The use of the Parquet file format in Hadoop has been steadily climbing since it was initially released and Inquidia now sees Parquet being used in some form in most of the Hadoop deployments we work with. A lot of this adoption has been driven by the compression and performance benefits of Parquet over a non-columnar file format such as text or Avro. In fact Parquet is the recommended file format for data that will be accessed via Cloudera Impala providing the best performance of any other option. Hive, Pig, and Spark will also see performance benefits from using Parquet. We discussed many of the benefits and challenges of using the Parquet file format in much more detail in our recent Hadoop File Formats: It's not just CSV anymore blog post.

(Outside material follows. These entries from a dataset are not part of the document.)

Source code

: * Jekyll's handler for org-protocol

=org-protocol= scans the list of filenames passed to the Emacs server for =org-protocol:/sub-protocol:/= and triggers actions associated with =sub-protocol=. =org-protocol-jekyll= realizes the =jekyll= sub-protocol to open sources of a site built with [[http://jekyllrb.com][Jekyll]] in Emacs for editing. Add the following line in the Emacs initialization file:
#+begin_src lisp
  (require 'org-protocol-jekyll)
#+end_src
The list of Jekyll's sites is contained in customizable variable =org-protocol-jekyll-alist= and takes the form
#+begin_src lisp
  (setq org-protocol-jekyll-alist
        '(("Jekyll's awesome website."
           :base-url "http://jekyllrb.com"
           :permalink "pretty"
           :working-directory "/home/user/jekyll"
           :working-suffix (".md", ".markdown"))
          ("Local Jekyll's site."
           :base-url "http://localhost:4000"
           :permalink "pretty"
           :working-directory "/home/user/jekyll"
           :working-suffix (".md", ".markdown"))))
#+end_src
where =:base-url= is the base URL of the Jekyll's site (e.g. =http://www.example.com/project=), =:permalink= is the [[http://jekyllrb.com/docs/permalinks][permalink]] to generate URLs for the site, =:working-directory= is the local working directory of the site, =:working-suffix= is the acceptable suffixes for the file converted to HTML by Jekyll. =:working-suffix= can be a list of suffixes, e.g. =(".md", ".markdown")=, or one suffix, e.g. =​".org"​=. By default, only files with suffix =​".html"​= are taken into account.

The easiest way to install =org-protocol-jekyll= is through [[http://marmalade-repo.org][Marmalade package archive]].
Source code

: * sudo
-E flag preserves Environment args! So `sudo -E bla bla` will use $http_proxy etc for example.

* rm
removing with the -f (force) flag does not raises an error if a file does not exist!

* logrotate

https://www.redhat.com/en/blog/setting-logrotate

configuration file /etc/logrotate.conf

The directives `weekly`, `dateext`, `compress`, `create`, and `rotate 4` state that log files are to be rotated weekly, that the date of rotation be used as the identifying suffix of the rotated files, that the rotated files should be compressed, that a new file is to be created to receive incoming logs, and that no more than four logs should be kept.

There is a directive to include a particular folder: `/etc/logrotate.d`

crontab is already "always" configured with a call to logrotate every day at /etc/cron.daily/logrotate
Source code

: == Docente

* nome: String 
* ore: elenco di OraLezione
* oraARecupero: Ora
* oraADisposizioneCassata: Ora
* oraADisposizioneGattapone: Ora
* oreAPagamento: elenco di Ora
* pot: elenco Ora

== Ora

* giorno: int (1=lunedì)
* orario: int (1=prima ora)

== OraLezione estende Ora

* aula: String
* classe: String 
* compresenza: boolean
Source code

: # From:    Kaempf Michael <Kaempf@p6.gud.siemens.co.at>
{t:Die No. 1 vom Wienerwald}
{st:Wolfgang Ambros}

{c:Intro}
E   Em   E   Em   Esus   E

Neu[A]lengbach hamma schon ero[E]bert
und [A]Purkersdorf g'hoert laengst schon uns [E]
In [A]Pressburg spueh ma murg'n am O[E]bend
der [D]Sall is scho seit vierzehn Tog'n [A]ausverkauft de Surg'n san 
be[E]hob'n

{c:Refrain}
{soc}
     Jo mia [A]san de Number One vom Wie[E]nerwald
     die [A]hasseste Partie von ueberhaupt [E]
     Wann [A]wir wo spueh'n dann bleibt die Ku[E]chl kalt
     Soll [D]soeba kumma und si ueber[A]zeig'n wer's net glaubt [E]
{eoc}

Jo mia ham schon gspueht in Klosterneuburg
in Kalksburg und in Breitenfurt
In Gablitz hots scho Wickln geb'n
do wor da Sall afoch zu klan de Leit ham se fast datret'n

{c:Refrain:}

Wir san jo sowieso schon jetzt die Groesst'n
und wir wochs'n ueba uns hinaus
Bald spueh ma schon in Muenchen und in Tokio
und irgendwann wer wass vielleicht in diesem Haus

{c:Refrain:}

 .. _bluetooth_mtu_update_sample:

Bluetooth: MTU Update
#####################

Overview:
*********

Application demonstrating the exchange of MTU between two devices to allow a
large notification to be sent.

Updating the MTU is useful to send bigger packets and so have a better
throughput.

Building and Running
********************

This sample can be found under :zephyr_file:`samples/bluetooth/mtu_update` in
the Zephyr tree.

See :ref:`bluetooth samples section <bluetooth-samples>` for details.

However, despite this rise in adoption, it remains challenging to ingest data into Hadoop in the Parquet format. In fact it was only in November 2014 that the capability to write directly to Parquet files was added to Sqoop*. Other ingestion frameworks for Hadoop such as Flume do not currently include Parquet support. This means that in order to store data in Hadoop as Parquet files you first had to ingest the data into Hadoop as a text or Avro file and then run a MapReduce job to convert the data to Parquet.
Not being able to ingest data directly into the Parquet format is obviously a challenge, with the current solution requiring use of cluster resources to re-write the data after it has been ingested. We presented this challenge to the Inquidia Labs team and they went to work.
Inquidia Labs Presents the Parquet Output Plugin for Pentaho Data Integration
The Parquet Output Plugin for Pentaho Data Integration allows data to be written to HDFS in the Parquet file format without requiring intermediate steps. This allows for the ingestion from virtually any data source into Hadoop as Parquet files including sources such as Salesforce, Excel, SAP, text files, databases, and many more. Thus enabling optimal query performance directly on your ingested data.
The Parquet Output Plugin requires Pentaho Data Integration version 5.0 or higher. It is recommended that the Parquet Output plugin only be used to write data to HDFS. If you wish to output to a local disk instead of HDFS the Hadoop client must be installed on the machine you are using.
The Parquet page size is the minimum chunk of data that must be read from a Parquet file. Larger page sizes result in smaller Parquet files; however, a larger page size takes longer to read. The default page size is 1024 KB; however, Cloudera generally recommends you use a page size of 8 KB.
Parquet performs best when the entire Parquet file is stored in one HDFS block. Therefore it is recommended that you manage your data volumes such that each Parquet file written will fit into a single HDFS block.
Let us know what you think
Please download, try it out, and let us know what you think.
*Parquet support in Sqoop is added in version 1.4.6. As of this writing Sqoop 1.4.6 is not stable; however, CDH5.3 includes this patch and has Parquet support enabled in Sqoop.